(Source passage)
************

7. BLACKBERRIES and RASPBERRIES

These berries, like a girl’s eyebrows, are sister not twins. They are similar but they are both yum-town for different reasons. Raspberries are better when they have something else helping it like a smoothie or some dainty candy. Blackberries slay the tastebuds all by themselves, even though they leave your digits with an unwashable mauve tone for a few days/months/or years tbh.

8. AVOCADO

Season 4, Episode 16 of "Drake & Josh" officially decided once and for all that an avocado is a fruit, and that is what this “alligator pear” is doing on this list. Although it looks like snot it’s s’not bad at all; in fact, it is SUPER refreshing. Some people like eating avocado by itself, but this is at this spot for one reason only: guacamole. One corn chip dipped into a vat of guac instantly transports you into a Cali girl screaming, “ I LOOOVE CHIPOTLE."

9. KIWI

Just like the avocado, the kiwi has gross outside and a verdant interior boomin’ with flavor. Although the surface somewhat resembles a fuzzy gonad (sorry), the actual taste of the fruit is an accumulation of the phrase, “Yas”. Unlike the birds, kiwis can fly you to flavor heaven Get it because kiwis are flightless birds too! Yeah- No- Not my best work.

10. PEACHES and BLUEBERRIES and GRAPES and PEARS

These four seemingly disparate fruits are all tied here because they are all deserving of being in the elite and exclusive top 10 of the ultimate compilation of fruit known to man. So yes, all of these fruits are yum in your tum, but they are not for everyday consumption. They come with their issues too: peaches have pits which suck, blueberries are NOT blue, and grapes and pears are just good.

11. ORANGES (CLASSIC)

Here is where the slippery slope of fruitage begins. Okay I can dabble into some refreshing orange juice, as I believe everyone does, however i have some issue with the fruit itself. How ANNOYING is it that you have to dig my perfectly polished cuticles into an orange’s orange flesh just to get to the fruit. And on top of that, your hands will smell like orange no matter how long you scrub them. Okay they are pretty tasty but if you get the ones with seeds— R.I.P.

12. CANTALOUPE and HONEYDEW

Okay they are FINE, but that is all they will ever be. These poor melons will forever be overshadowed by their far superior (and #1) brother, watermelon. If they are mixed into Meemaw’s fruit salad, yes you will eat them, but they will never be the first pick. You don’t see cantaloupe flavored Jolly Ranchers or honeydew slushies do you? Cantaloupe and honeydew are passionately and painfully nothing but average.

************

(Questions)
(1) Write out the passage of the fruit ranking between "These four seemingly" and "with seeds— R.I.P.", inclusive.
(2) Say whether each statement agrees with the fruit ranking, answering yes or no and quoting the deciding words: (a) Blackberries are presented as good to eat by themselves. (b) Guacamole is given as the only reason avocado holds its place on the list. (c) Cantaloupe and honeydew are described as the first pick in a fruit salad.

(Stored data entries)
************

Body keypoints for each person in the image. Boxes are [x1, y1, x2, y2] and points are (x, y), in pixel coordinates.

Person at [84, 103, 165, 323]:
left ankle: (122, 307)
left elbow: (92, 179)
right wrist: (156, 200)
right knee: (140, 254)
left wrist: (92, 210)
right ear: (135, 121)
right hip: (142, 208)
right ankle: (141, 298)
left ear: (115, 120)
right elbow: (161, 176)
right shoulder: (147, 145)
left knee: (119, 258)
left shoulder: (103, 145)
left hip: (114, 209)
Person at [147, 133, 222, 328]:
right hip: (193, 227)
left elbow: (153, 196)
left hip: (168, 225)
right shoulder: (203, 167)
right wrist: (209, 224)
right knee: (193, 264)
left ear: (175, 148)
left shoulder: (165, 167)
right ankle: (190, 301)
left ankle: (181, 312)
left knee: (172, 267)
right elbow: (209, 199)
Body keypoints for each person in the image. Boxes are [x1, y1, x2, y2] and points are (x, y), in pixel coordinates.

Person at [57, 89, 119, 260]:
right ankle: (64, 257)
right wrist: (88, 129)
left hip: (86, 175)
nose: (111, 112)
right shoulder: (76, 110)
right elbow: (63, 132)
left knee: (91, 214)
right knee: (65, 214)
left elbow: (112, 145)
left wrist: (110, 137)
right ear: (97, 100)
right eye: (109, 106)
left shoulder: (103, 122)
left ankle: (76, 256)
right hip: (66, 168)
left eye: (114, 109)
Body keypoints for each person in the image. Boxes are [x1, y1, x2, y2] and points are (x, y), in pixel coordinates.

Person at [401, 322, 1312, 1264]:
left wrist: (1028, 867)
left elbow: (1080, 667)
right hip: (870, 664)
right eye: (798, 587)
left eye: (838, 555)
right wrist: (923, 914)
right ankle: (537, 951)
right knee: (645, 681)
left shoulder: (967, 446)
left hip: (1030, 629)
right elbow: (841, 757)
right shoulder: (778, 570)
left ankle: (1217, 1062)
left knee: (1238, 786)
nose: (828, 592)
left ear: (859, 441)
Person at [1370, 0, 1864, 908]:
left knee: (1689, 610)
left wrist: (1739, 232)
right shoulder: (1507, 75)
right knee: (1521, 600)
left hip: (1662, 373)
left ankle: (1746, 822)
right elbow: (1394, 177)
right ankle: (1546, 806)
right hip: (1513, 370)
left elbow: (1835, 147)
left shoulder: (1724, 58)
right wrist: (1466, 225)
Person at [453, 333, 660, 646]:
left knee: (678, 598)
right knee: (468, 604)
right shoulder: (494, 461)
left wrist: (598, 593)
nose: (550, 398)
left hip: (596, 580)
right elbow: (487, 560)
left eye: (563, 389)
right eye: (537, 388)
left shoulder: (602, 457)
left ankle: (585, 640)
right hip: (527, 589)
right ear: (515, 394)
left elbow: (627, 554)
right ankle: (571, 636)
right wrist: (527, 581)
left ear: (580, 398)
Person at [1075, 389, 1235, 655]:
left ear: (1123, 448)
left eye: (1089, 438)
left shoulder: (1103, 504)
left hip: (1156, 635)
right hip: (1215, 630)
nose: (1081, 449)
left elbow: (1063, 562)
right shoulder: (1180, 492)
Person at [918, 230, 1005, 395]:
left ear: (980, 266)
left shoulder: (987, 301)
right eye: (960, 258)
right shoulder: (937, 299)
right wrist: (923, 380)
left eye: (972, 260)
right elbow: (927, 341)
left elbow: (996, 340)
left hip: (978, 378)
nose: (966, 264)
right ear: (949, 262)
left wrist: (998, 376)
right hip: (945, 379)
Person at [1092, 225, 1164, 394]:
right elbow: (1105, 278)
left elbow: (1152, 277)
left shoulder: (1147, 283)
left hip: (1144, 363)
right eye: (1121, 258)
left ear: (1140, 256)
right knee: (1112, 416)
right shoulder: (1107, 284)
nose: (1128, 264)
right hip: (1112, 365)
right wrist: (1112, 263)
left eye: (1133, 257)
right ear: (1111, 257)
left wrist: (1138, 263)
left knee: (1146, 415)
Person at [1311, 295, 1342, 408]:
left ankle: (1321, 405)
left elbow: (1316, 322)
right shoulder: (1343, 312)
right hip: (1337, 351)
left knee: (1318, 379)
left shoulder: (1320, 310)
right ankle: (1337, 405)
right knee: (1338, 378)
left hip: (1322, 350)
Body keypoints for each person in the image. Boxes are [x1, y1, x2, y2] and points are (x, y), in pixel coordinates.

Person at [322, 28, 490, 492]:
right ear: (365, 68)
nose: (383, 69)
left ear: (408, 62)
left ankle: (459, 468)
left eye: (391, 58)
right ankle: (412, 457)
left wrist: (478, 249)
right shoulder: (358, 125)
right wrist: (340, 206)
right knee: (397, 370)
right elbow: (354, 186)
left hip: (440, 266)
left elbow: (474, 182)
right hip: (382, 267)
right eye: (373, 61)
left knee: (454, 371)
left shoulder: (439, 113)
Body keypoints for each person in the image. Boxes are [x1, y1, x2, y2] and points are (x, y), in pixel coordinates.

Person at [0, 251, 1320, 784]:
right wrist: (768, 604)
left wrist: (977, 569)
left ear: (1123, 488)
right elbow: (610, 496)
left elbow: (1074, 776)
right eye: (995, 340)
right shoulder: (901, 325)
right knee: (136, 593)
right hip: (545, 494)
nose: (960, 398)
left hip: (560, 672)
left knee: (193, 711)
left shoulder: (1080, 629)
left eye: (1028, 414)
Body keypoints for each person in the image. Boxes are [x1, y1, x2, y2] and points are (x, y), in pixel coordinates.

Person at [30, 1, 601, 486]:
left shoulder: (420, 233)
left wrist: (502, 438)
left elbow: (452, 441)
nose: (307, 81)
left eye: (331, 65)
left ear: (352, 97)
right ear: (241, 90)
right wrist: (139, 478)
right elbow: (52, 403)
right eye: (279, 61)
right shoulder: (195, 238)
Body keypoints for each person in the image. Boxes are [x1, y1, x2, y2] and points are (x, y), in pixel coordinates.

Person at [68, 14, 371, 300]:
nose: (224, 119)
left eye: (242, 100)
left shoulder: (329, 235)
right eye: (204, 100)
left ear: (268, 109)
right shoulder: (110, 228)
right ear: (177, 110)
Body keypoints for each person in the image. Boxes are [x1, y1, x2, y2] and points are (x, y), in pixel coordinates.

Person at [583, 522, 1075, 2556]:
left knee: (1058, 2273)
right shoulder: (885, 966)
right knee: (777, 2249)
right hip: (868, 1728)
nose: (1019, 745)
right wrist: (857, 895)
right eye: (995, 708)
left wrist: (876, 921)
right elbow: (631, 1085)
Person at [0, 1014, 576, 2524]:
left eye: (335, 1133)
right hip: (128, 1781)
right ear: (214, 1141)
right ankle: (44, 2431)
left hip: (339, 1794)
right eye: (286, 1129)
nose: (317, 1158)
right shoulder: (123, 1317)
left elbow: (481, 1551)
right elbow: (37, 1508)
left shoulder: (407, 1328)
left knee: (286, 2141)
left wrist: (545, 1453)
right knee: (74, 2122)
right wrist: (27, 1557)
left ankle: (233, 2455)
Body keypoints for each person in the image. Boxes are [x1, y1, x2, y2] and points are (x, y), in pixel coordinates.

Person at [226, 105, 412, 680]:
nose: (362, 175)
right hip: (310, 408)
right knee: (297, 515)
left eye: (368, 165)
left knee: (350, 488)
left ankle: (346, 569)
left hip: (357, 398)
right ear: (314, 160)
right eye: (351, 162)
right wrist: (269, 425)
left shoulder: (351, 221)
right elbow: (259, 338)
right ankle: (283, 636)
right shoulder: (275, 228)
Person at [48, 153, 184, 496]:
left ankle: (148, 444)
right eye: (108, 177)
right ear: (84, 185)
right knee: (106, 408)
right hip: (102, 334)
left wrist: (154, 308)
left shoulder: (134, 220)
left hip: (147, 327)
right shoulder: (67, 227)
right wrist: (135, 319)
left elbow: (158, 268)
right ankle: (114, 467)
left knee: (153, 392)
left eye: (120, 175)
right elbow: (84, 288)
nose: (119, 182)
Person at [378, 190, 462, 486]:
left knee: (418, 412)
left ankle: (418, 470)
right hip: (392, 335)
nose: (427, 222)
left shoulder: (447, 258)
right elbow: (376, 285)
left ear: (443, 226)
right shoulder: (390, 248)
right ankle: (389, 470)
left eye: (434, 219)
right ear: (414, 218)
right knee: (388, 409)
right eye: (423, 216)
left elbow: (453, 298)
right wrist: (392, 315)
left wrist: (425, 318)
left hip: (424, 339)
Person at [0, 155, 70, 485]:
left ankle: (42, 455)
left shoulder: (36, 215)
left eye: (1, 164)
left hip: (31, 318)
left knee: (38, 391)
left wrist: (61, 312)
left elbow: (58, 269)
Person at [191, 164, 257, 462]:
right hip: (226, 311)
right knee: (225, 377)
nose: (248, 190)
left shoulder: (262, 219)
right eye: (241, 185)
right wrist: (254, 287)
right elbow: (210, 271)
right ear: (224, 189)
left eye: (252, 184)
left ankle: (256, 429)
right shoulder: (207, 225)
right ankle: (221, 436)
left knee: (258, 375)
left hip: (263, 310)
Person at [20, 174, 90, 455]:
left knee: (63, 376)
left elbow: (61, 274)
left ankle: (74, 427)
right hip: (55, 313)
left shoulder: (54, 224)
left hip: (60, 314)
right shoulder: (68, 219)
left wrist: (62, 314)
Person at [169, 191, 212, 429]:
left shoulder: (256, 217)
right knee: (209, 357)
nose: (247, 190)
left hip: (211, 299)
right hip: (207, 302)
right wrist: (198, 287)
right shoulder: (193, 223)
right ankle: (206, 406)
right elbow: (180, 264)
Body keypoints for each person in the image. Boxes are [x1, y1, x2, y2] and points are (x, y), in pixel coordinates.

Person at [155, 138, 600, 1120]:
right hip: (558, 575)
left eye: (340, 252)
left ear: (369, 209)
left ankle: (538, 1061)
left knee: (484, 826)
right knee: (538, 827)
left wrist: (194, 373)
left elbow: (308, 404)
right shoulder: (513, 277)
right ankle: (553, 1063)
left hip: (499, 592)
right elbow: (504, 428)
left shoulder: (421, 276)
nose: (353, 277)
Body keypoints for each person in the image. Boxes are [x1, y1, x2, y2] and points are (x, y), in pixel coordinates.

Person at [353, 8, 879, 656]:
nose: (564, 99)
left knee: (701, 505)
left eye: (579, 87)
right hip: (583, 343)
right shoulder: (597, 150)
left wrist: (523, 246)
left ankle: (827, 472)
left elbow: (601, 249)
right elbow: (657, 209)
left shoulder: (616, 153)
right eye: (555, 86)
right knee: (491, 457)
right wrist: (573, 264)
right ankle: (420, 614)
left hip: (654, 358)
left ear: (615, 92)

************

(Task-by-task solutions)
(1)
These four seemingly disparate fruits are all tied here because they are all deserving of being in the elite and exclusive top 10 of the ultimate compilation of fruit known to man. So yes, all of these fruits are yum in your tum, but they are not for everyday consumption. They come with their issues too: peaches have pits which suck, blueberries are NOT blue, and grapes and pears are just good.

11. ORANGES (CLASSIC)

Here is where the slippery slope of fruitage begins. Okay I can dabble into some refreshing orange juice, as I believe everyone does, however i have some issue with the fruit itself. How ANNOYING is it that you have to dig my perfectly polished cuticles into an orange’s orange flesh just to get to the fruit. And on top of that, your hands will smell like orange no matter how long you scrub them. Okay they are pretty tasty but if you get the ones with seeds— R.I.P.

(2)
(a) Yes: "Blackberries slay the tastebuds all by themselves"
(b) Yes: "this is at this spot for one reason only: guacamole"
(c) No: "but they will never be the first pick"